A necessidade de debater as doenças mentais
Enviada em 13/01/2021
A obra “Holocausto Brasileiro”, relata a história do maior manicômio que já existiu no país. Nesse hospital psiquiátrico, localizado em Barbacena – MG, as pessoas que não se encaixavam nos padrões da época eram segregadas pela população, internadas à força e mantidas em condições sub-humanas, sob o pretexto de terem seus danos mentais curados. Entretanto, 70% das pessoas não tinham diagnóstico de distúrbios psicológicos. Por conseguinte, fica claro a dificuldade da sociedade ao lidar com distúrbios mentais, negligência essa que se perpetua até os dias de hoje e é agravada pelo individualismo atual.

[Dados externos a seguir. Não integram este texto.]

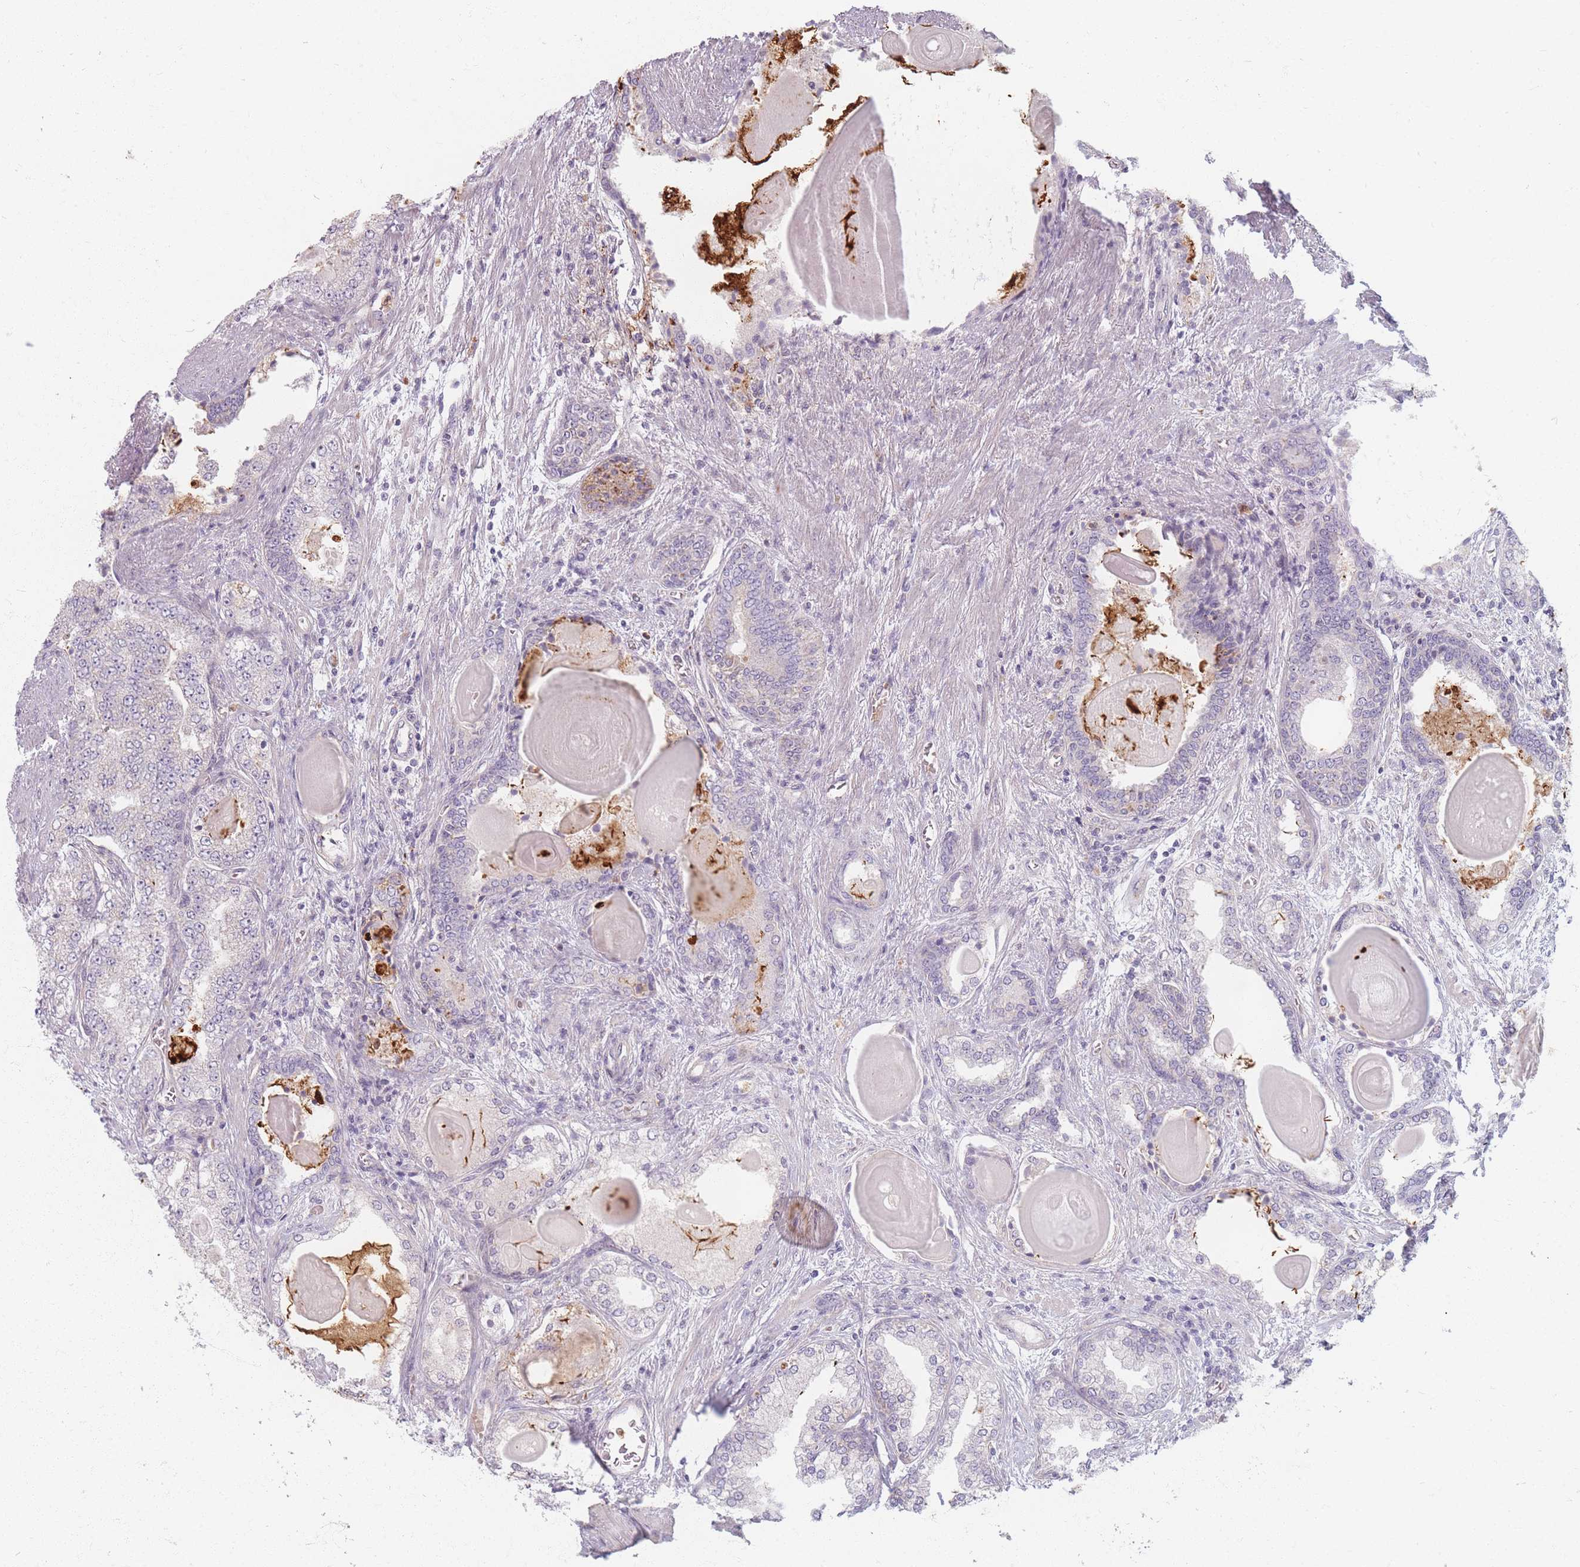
{"staining": {"intensity": "weak", "quantity": "<25%", "location": "cytoplasmic/membranous"}, "tissue": "prostate cancer", "cell_type": "Tumor cells", "image_type": "cancer", "snomed": [{"axis": "morphology", "description": "Adenocarcinoma, High grade"}, {"axis": "topography", "description": "Prostate"}], "caption": "Photomicrograph shows no protein staining in tumor cells of prostate cancer tissue.", "gene": "CHCHD7", "patient": {"sex": "male", "age": 63}}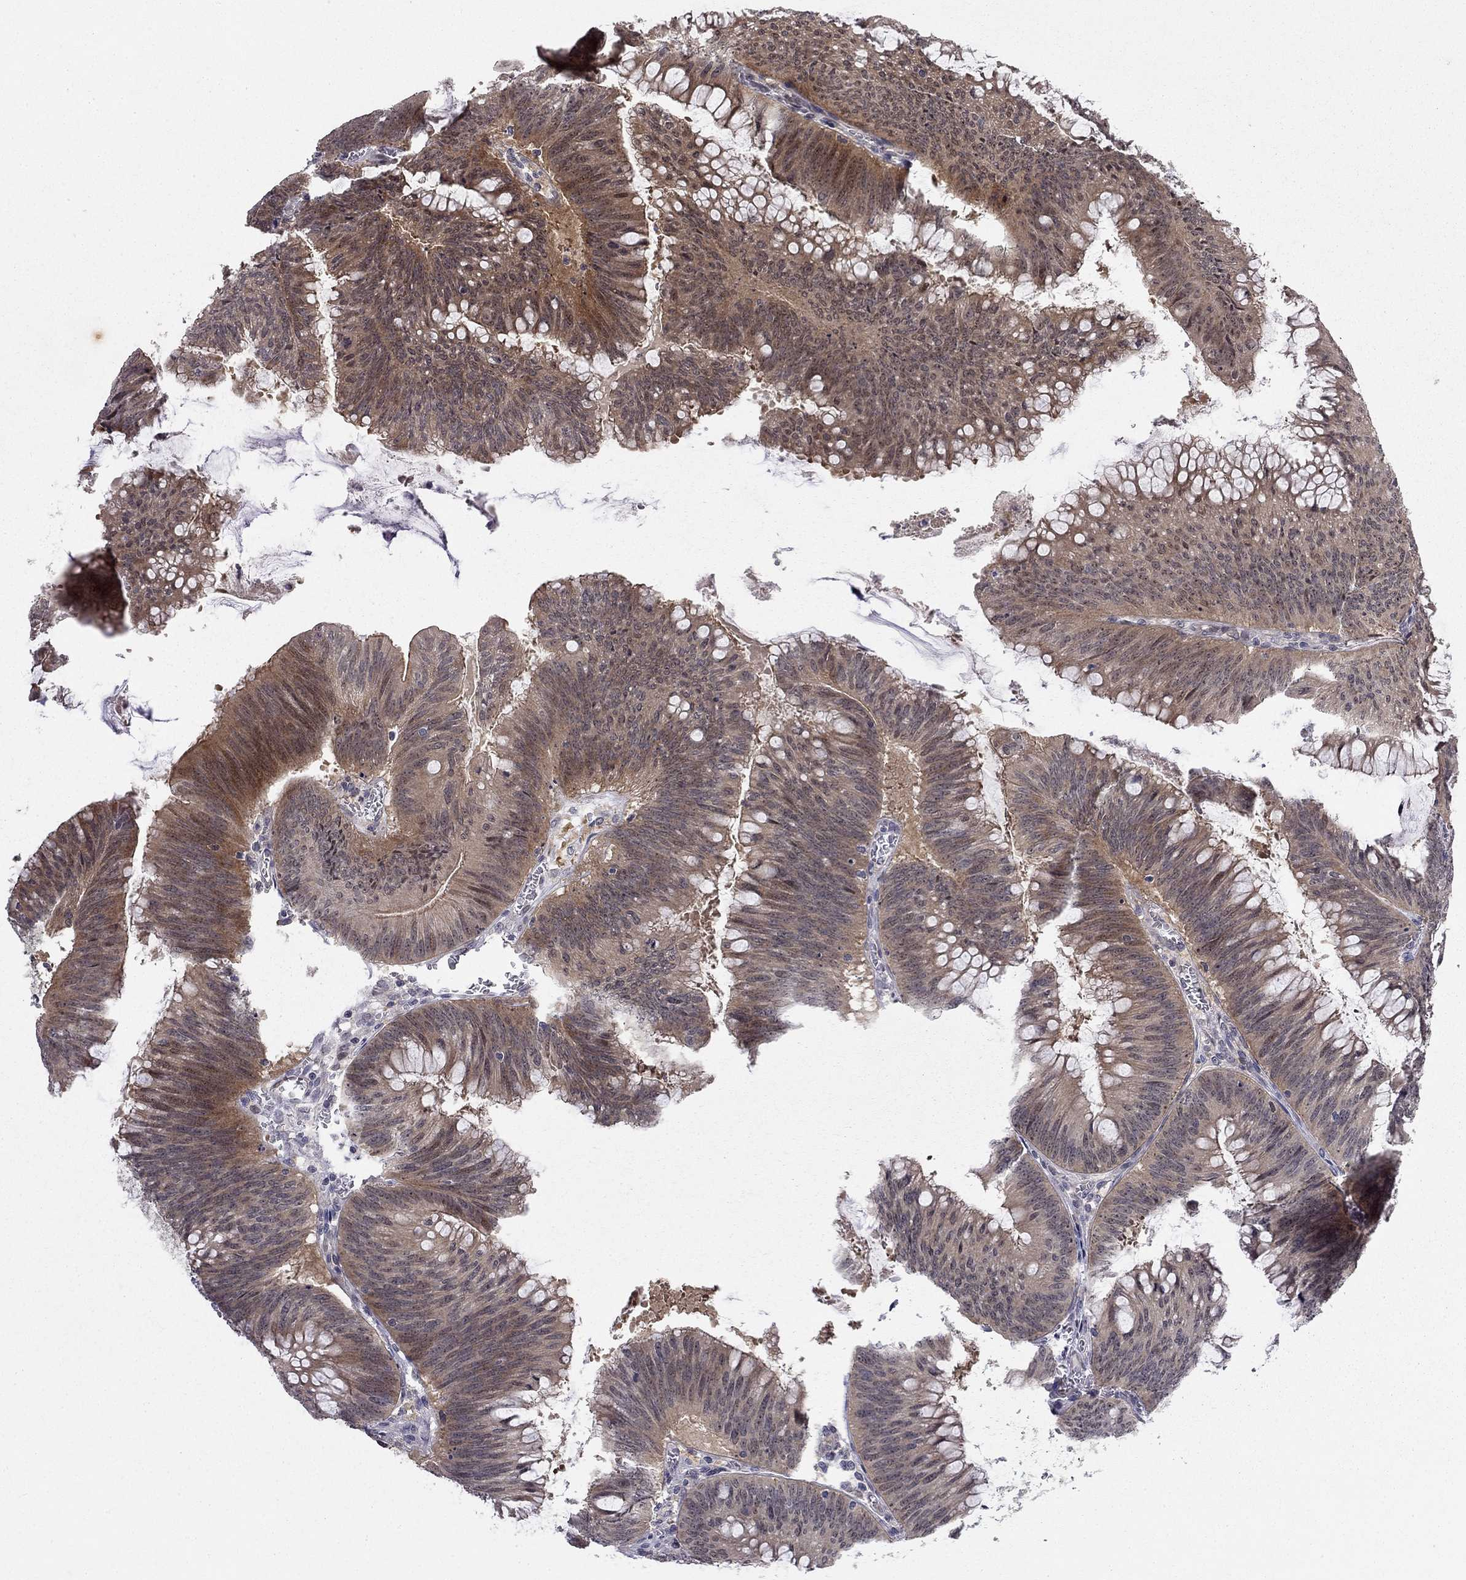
{"staining": {"intensity": "moderate", "quantity": "<25%", "location": "cytoplasmic/membranous"}, "tissue": "colorectal cancer", "cell_type": "Tumor cells", "image_type": "cancer", "snomed": [{"axis": "morphology", "description": "Adenocarcinoma, NOS"}, {"axis": "topography", "description": "Rectum"}], "caption": "This histopathology image demonstrates colorectal cancer (adenocarcinoma) stained with immunohistochemistry (IHC) to label a protein in brown. The cytoplasmic/membranous of tumor cells show moderate positivity for the protein. Nuclei are counter-stained blue.", "gene": "STXBP6", "patient": {"sex": "female", "age": 72}}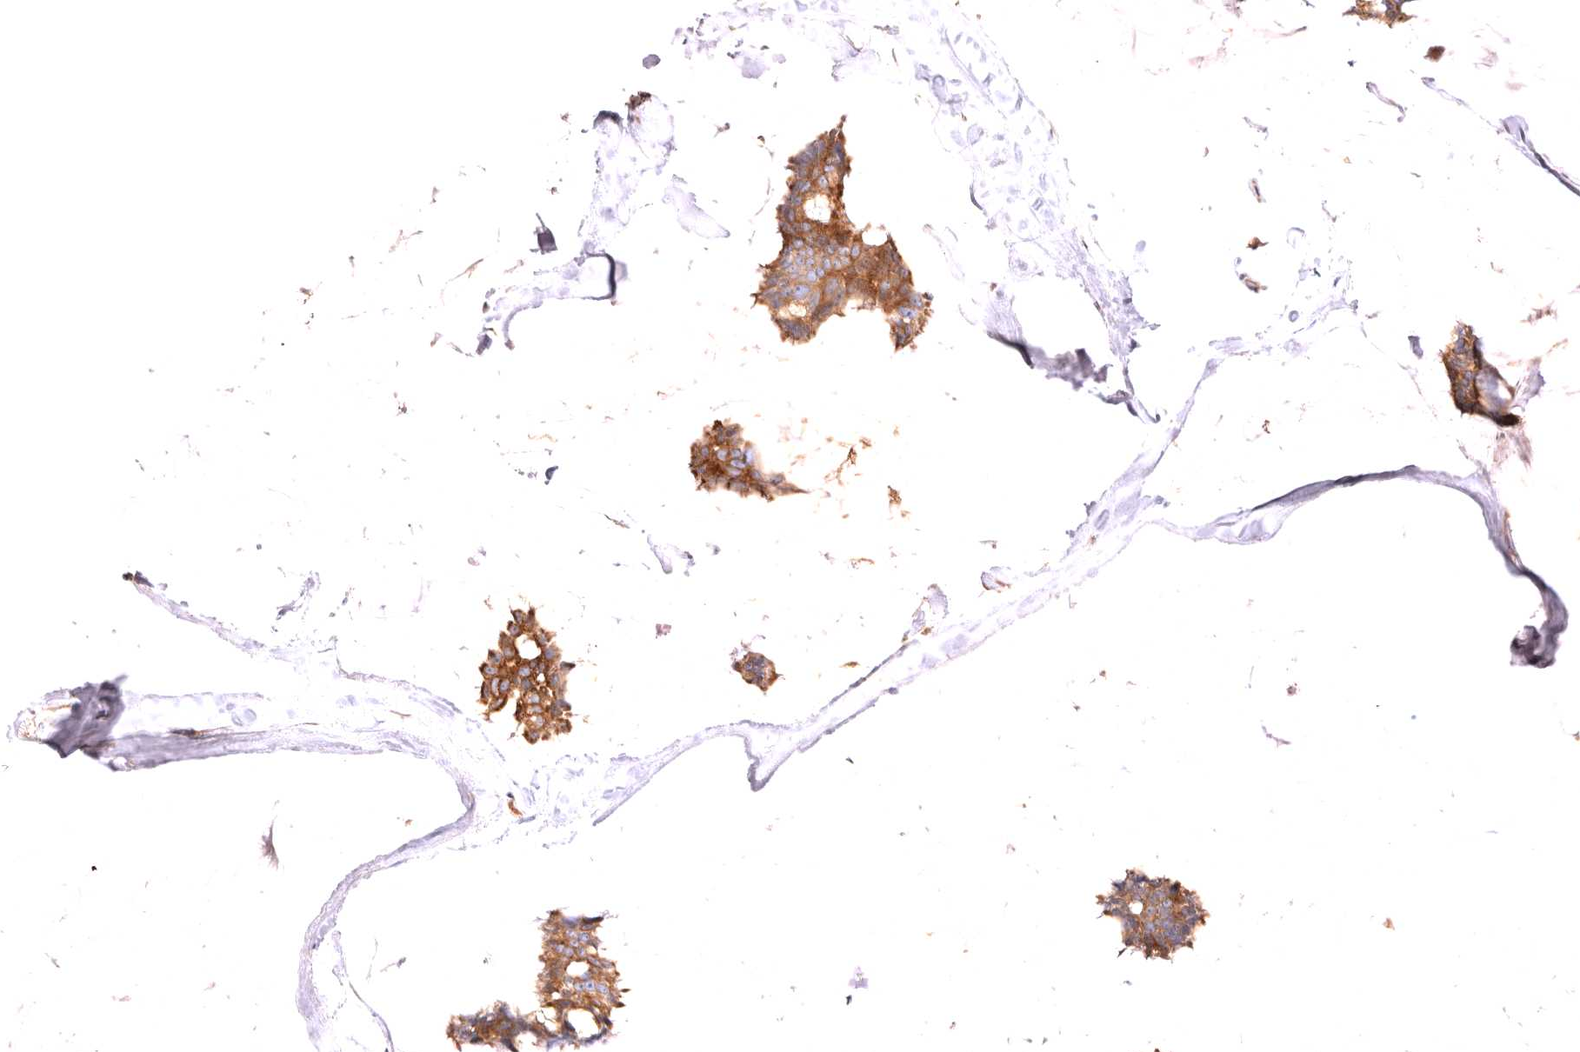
{"staining": {"intensity": "moderate", "quantity": ">75%", "location": "cytoplasmic/membranous"}, "tissue": "breast cancer", "cell_type": "Tumor cells", "image_type": "cancer", "snomed": [{"axis": "morphology", "description": "Duct carcinoma"}, {"axis": "topography", "description": "Breast"}], "caption": "Protein analysis of breast cancer tissue demonstrates moderate cytoplasmic/membranous positivity in about >75% of tumor cells.", "gene": "VPS45", "patient": {"sex": "female", "age": 93}}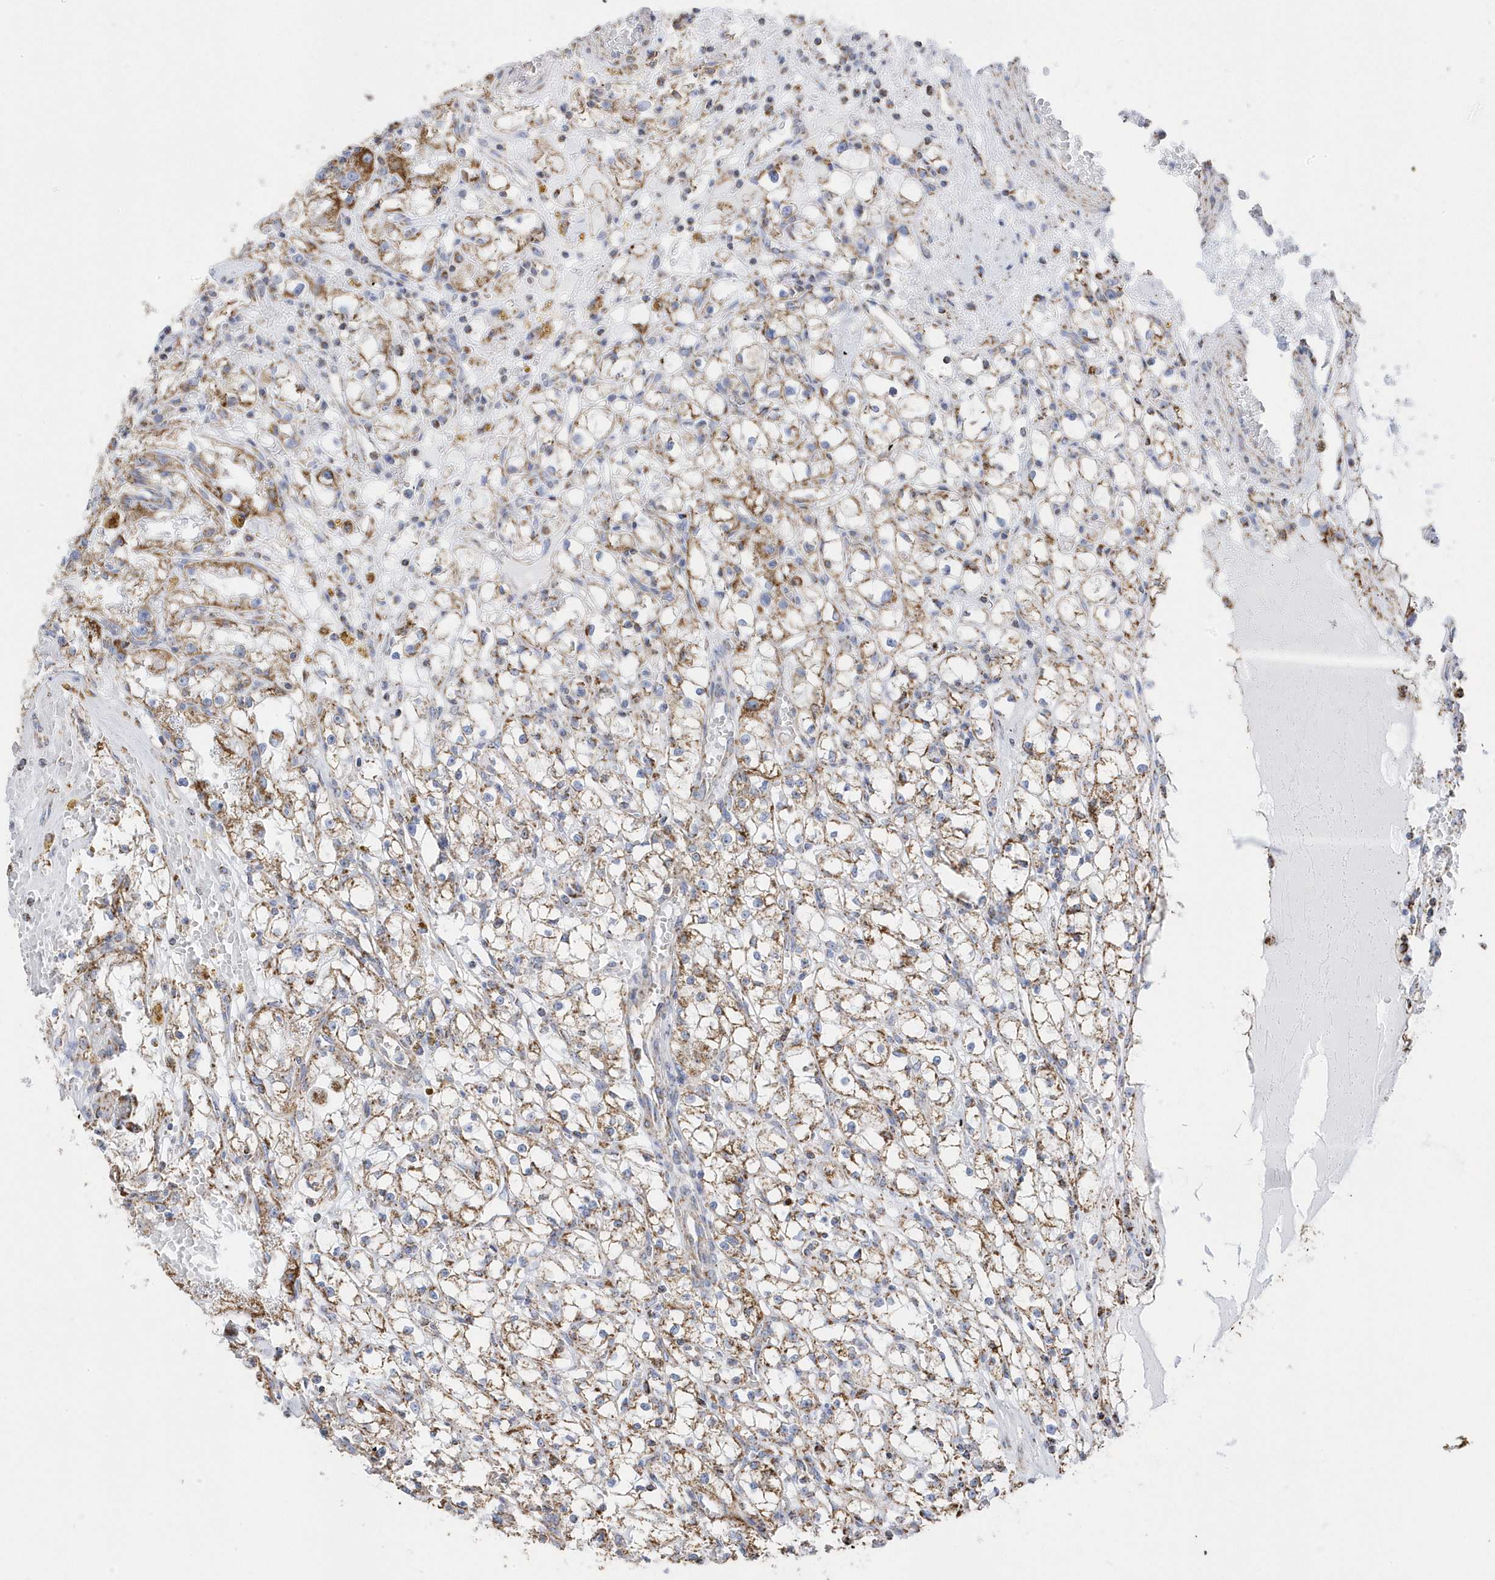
{"staining": {"intensity": "moderate", "quantity": "25%-75%", "location": "cytoplasmic/membranous"}, "tissue": "renal cancer", "cell_type": "Tumor cells", "image_type": "cancer", "snomed": [{"axis": "morphology", "description": "Adenocarcinoma, NOS"}, {"axis": "topography", "description": "Kidney"}], "caption": "An image of renal adenocarcinoma stained for a protein reveals moderate cytoplasmic/membranous brown staining in tumor cells. The staining was performed using DAB to visualize the protein expression in brown, while the nuclei were stained in blue with hematoxylin (Magnification: 20x).", "gene": "GTPBP8", "patient": {"sex": "male", "age": 56}}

Sob esse viés, é preciso atentar para o legado histórico presente na questão. Apesar do manicômio de Barbacena ter sido fundado há mais de 100 anos, a mentalidade social sofreu poucas mudanças. Nesse contexto, o sociólogo Émile Durkheim expõe a teoria da “consciência coletiva”, na qual, a sociedade que pretende se manter unida, constrange comportamentos que ameaçam a integridade do coletivo. Assim, devido ao preconceito em relação aos transtornos emocionais, a comunidade os considera prejudiciais e tende a isolá-los. Dessa forma, ocorre uma omissão coletiva, visto que as pessoas compactuam, mesmo que indiretamente, com a exclusão dos que tem a saúde mental em desequilíbrio.
Mormente, destaca-se o cenário de indiferença vigente no país. Sob tal ótica, Zygmunt Bauman, sociólogo polonês, defendia que o homem pós-moderno é fortemente influenciado pelo individualismo. A tese do sociólogo pode ser observada de maneira específica na realidade brasileira, na qual os indivíduos voltam seus olhares para si e marginalizam o convívio interpessoal no ambiente de trabalho, escolar e familiar. É inegável, que a liquidez das relações impede a visualização de mudanças de comportamento ou sinais de pedidos de ajuda. Desse modo, a falta de empatia contribui significativamente para o isolamento das pessoas com a saúde mental abalada.
Portanto, somando-se aos aspectos supracitados, é vital que o Governo Estadual em parceria com o Conselho Federal de Psicologia do Brasil, proporcione a criação de oficinas educativas, que serão desenvolvidas nas semanas culturais dos colégios do estado. Por meio de palestras com sociólogos e psicólogos, que orientem sobre a seriedade de discutir sobre a saúde mental e como ajudar pessoas que estão nessa situação. Tais atividades devem ser direcionadas aos alunos do Ensino Médio, mas o evento poderá ser aberto a toda comunidade, a fim de manter o equilíbrio social e esclarecer sobre a importância da empatia e inclusão das pessoas com a saúde mental fragilizada. Só assim, tragédias como a de Barbacena poderão ser evitadas.